Unlike other scholarships that are based on academic excellence, the Rotary Club’s scholarships are awarded to high school seniors based on their service to others. It is all part of the philosophy of Rotary International, summed up by their motto, “Service Above Self.” The money for scholarships is raised by the local members in a charming tradition called the “Happy Box.” As the Happy Box is passed around the room, members share something that has made them happy that week and make a donation as a token of gratitude. These donations add up week after week and allowed the club to award a scholarship to one senior at Westlake High School and at Lehi High School.

Brockett spoke of a trip that she made to the Dominican Republic. She helped with several different projects while she was there, but what affected her the most was seeing how happy the people were with so little. Despite their poverty they were joyful. Brockett learned that it is the little things that count the most. She is currently working at the Intermountain Medical Center as a CNA until she leaves for school, and is looking forward to going to Thailand next summer to teach English.
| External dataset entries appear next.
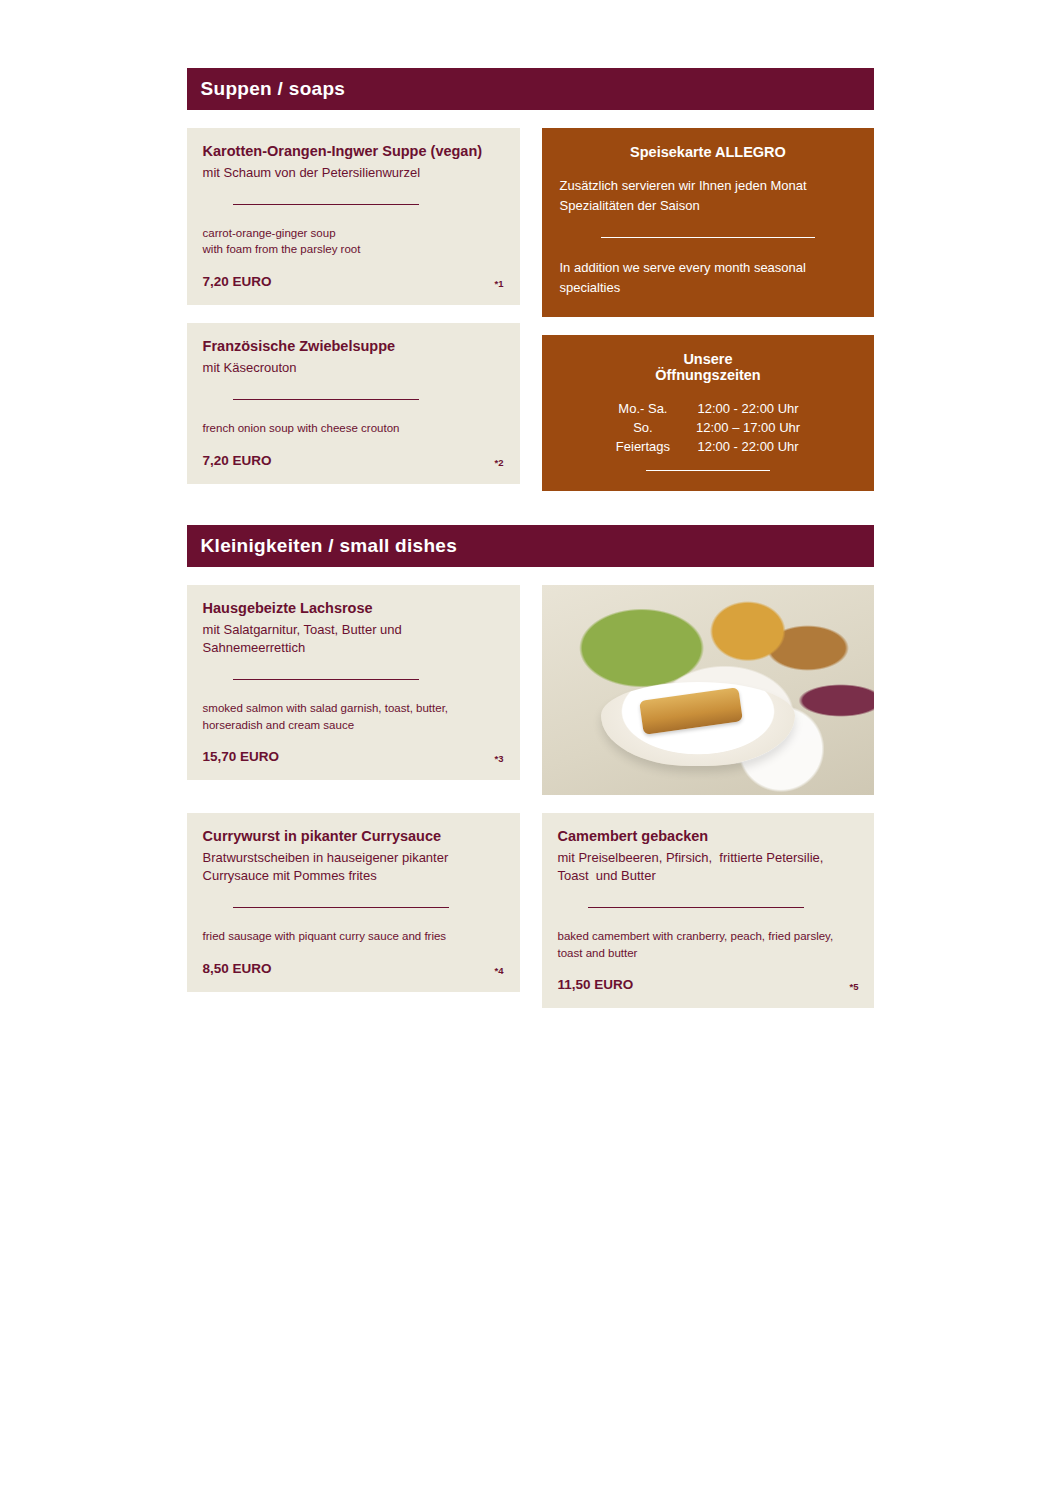Suppen / soaps
Karotten-Orangen-Ingwer Suppe (vegan)
mit Schaum von der Petersilienwurzel
carrot-orange-ginger soup
with foam from the parsley root
7,20 EURO *1
Französische Zwiebelsuppe
mit Käsecrouton
french onion soup with cheese crouton
7,20 EURO *2
Speisekarte ALLEGRO
Zusätzlich servieren wir Ihnen jeden Monat Spezialitäten der Saison
In addition we serve every month seasonal specialties
Unsere
Öffnungszeiten
| Mo.- Sa. | 12:00 - 22:00 Uhr |
| So. | 12:00 – 17:00 Uhr |
| Feiertags | 12:00 - 22:00 Uhr |
Kleinigkeiten / small dishes
Hausgebeizte Lachsrose
mit Salatgarnitur, Toast, Butter und Sahnemeerrettich
smoked salmon with salad garnish, toast, butter, horseradish and cream sauce
15,70 EURO *3
Currywurst in pikanter Currysauce
Bratwurstscheiben in hauseigener pikanter Currysauce mit Pommes frites
fried sausage with piquant curry sauce and fries
8,50 EURO *4
Camembert gebacken
mit Preiselbeeren, Pfirsich, frittierte Petersilie, Toast und Butter
baked camembert with cranberry, peach, fried parsley, toast and butter
11,50 EURO *5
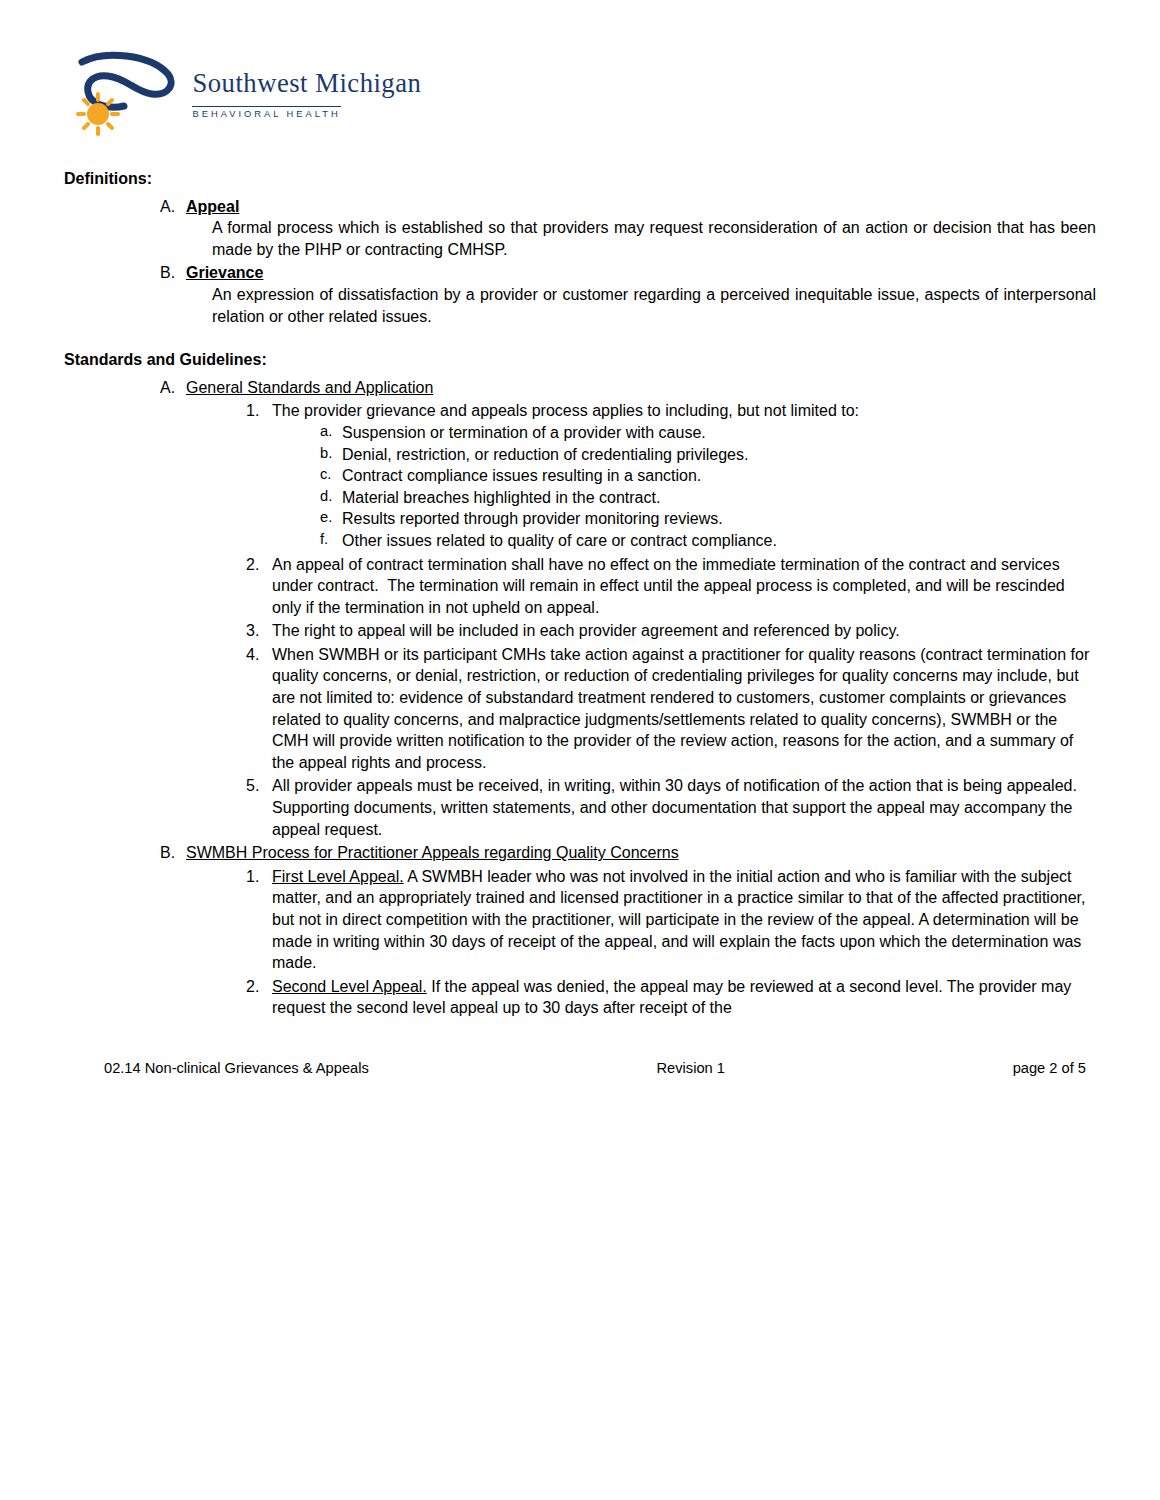Southwest Michigan
Behavioral Health
Definitions:
A. Appeal
A formal process which is established so that providers may request reconsideration of an action or decision that has been made by the PIHP or contracting CMHSP.
B. Grievance
An expression of dissatisfaction by a provider or customer regarding a perceived inequitable issue, aspects of interpersonal relation or other related issues.
Standards and Guidelines:
A. General Standards and Application
1. The provider grievance and appeals process applies to including, but not limited to:
a. Suspension or termination of a provider with cause.
b. Denial, restriction, or reduction of credentialing privileges.
c. Contract compliance issues resulting in a sanction.
d. Material breaches highlighted in the contract.
e. Results reported through provider monitoring reviews.
f. Other issues related to quality of care or contract compliance.
2. An appeal of contract termination shall have no effect on the immediate termination of the contract and services under contract. The termination will remain in effect until the appeal process is completed, and will be rescinded only if the termination in not upheld on appeal.
3. The right to appeal will be included in each provider agreement and referenced by policy.
4. When SWMBH or its participant CMHs take action against a practitioner for quality reasons (contract termination for quality concerns, or denial, restriction, or reduction of credentialing privileges for quality concerns may include, but are not limited to: evidence of substandard treatment rendered to customers, customer complaints or grievances related to quality concerns, and malpractice judgments/settlements related to quality concerns), SWMBH or the CMH will provide written notification to the provider of the review action, reasons for the action, and a summary of the appeal rights and process.
5. All provider appeals must be received, in writing, within 30 days of notification of the action that is being appealed. Supporting documents, written statements, and other documentation that support the appeal may accompany the appeal request.
B. SWMBH Process for Practitioner Appeals regarding Quality Concerns
1. First Level Appeal. A SWMBH leader who was not involved in the initial action and who is familiar with the subject matter, and an appropriately trained and licensed practitioner in a practice similar to that of the affected practitioner, but not in direct competition with the practitioner, will participate in the review of the appeal. A determination will be made in writing within 30 days of receipt of the appeal, and will explain the facts upon which the determination was made.
2. Second Level Appeal. If the appeal was denied, the appeal may be reviewed at a second level. The provider may request the second level appeal up to 30 days after receipt of the
02.14 Non-clinical Grievances & Appeals Revision 1 page 2 of 5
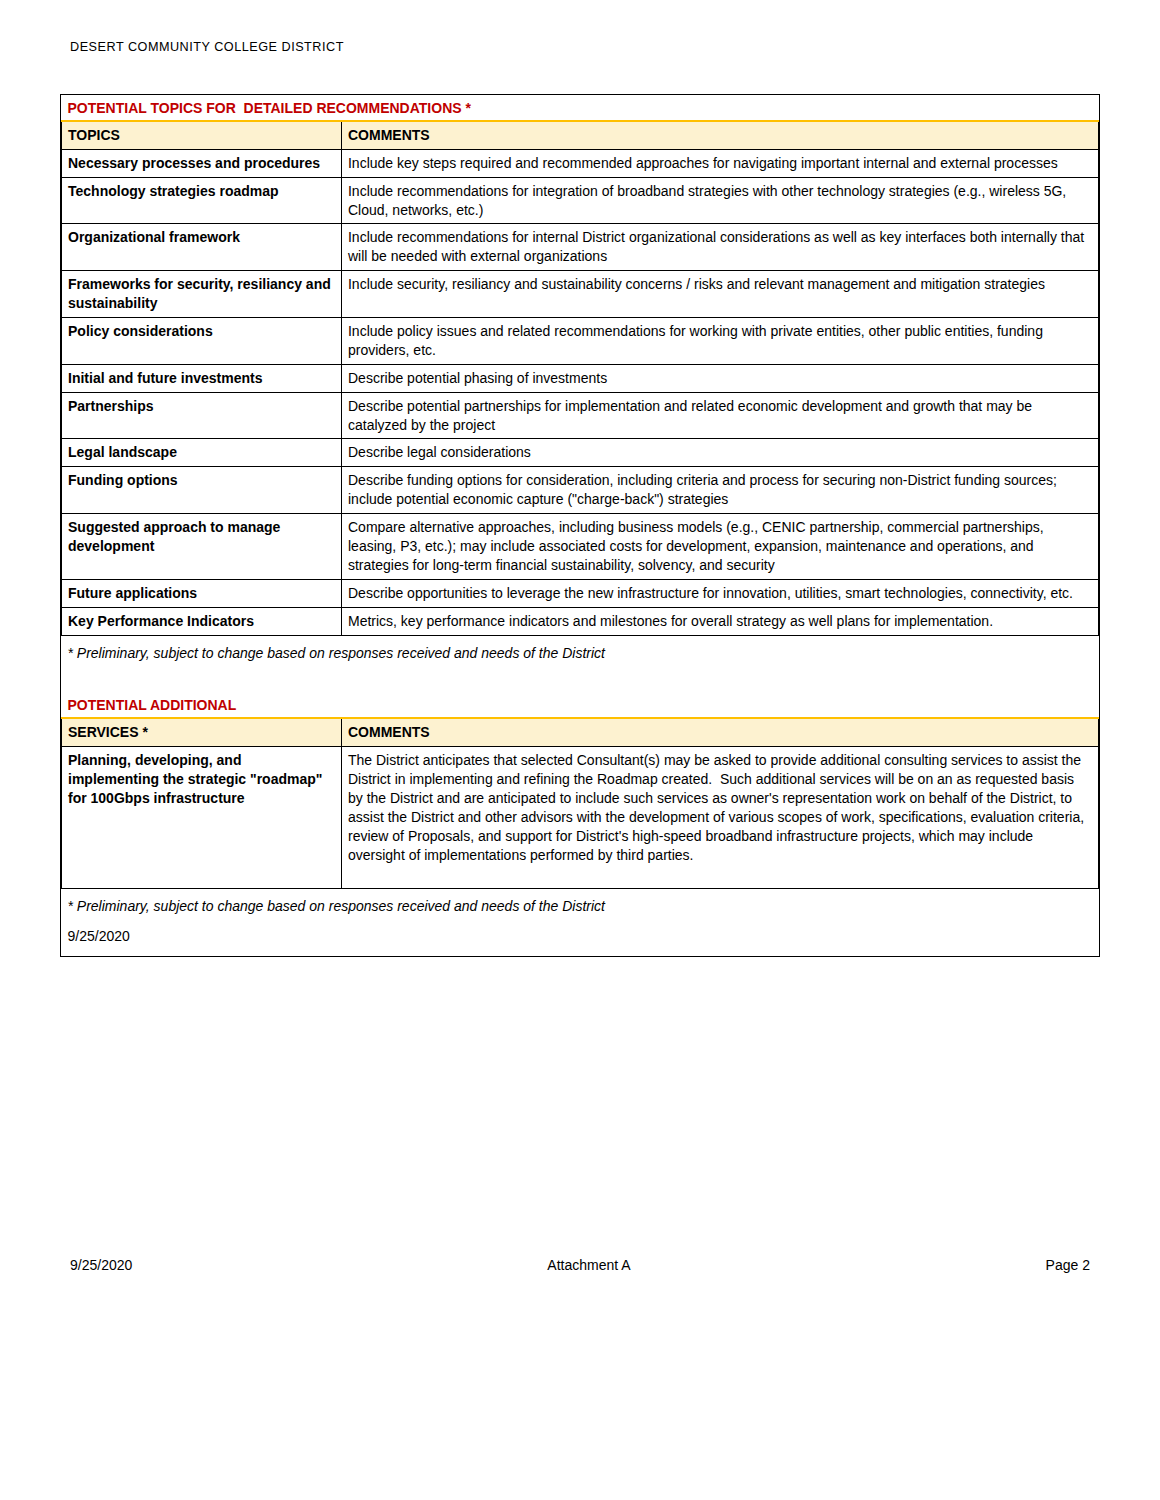DESERT COMMUNITY COLLEGE DISTRICT
| POTENTIAL TOPICS FOR DETAILED RECOMMENDATIONS * |
| TOPICS | COMMENTS |
| Necessary processes and procedures | Include key steps required and recommended approaches for navigating important internal and external processes |
| Technology strategies roadmap | Include recommendations for integration of broadband strategies with other technology strategies (e.g., wireless 5G, Cloud, networks, etc.) |
| Organizational framework | Include recommendations for internal District organizational considerations as well as key interfaces both internally that will be needed with external organizations |
| Frameworks for security, resiliancy and sustainability | Include security, resiliancy and sustainability concerns / risks and relevant management and mitigation strategies |
| Policy considerations | Include policy issues and related recommendations for working with private entities, other public entities, funding providers, etc. |
| Initial and future investments | Describe potential phasing of investments |
| Partnerships | Describe potential partnerships for implementation and related economic development and growth that may be catalyzed by the project |
| Legal landscape | Describe legal considerations |
| Funding options | Describe funding options for consideration, including criteria and process for securing non-District funding sources; include potential economic capture ("charge-back") strategies |
| Suggested approach to manage development | Compare alternative approaches, including business models (e.g., CENIC partnership, commercial partnerships, leasing, P3, etc.); may include associated costs for development, expansion, maintenance and operations, and strategies for long-term financial sustainability, solvency, and security |
| Future applications | Describe opportunities to leverage the new infrastructure for innovation, utilities, smart technologies, connectivity, etc. |
| Key Performance Indicators | Metrics, key performance indicators and milestones for overall strategy as well plans for implementation. |
| * Preliminary, subject to change based on responses received and needs of the District |
| POTENTIAL ADDITIONAL |
| SERVICES * | COMMENTS |
| Planning, developing, and implementing the strategic "roadmap" for 100Gbps infrastructure | The District anticipates that selected Consultant(s) may be asked to provide additional consulting services to assist the District in implementing and refining the Roadmap created. Such additional services will be on an as requested basis by the District and are anticipated to include such services as owner's representation work on behalf of the District, to assist the District and other advisors with the development of various scopes of work, specifications, evaluation criteria, review of Proposals, and support for District's high-speed broadband infrastructure projects, which may include oversight of implementations performed by third parties. |
| * Preliminary, subject to change based on responses received and needs of the District |
| 9/25/2020 |
9/25/2020 Attachment A Page 2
Beck had the opportunity to provide service to LHS throughout her high school years as a member of the Student Council, and was the Senior Class President. Some of her favorite activities in that role were helping at the Festival of Trees for Primary Children’s Hospital and working at a food bank as part of a leadership training. In the summer between her junior and senior years, she went to Fiji and was part of a team that built six bathrooms in a community that previously had none. She loved the people there and enjoyed the children who were so anxious to help and participate in any way. She was so changed by her experience that her family decided to go to Guatemala for Christmas where they painted a school, built a sidewalk near a school and helped with medical clinics. She shared a video presentation of the experience, which used background music from Owl City. The music was especially fitting as the chorus included the words, “out on the verge of the rest of our lives.”

The young women were encouraged by club president Dale Ekins to continue their lives of service in college and beyond. Youth Programs Chair Mark Wilson presented each with a coin that shows Rotary’s Four-Way Test, a guiding principle for club members worldwide.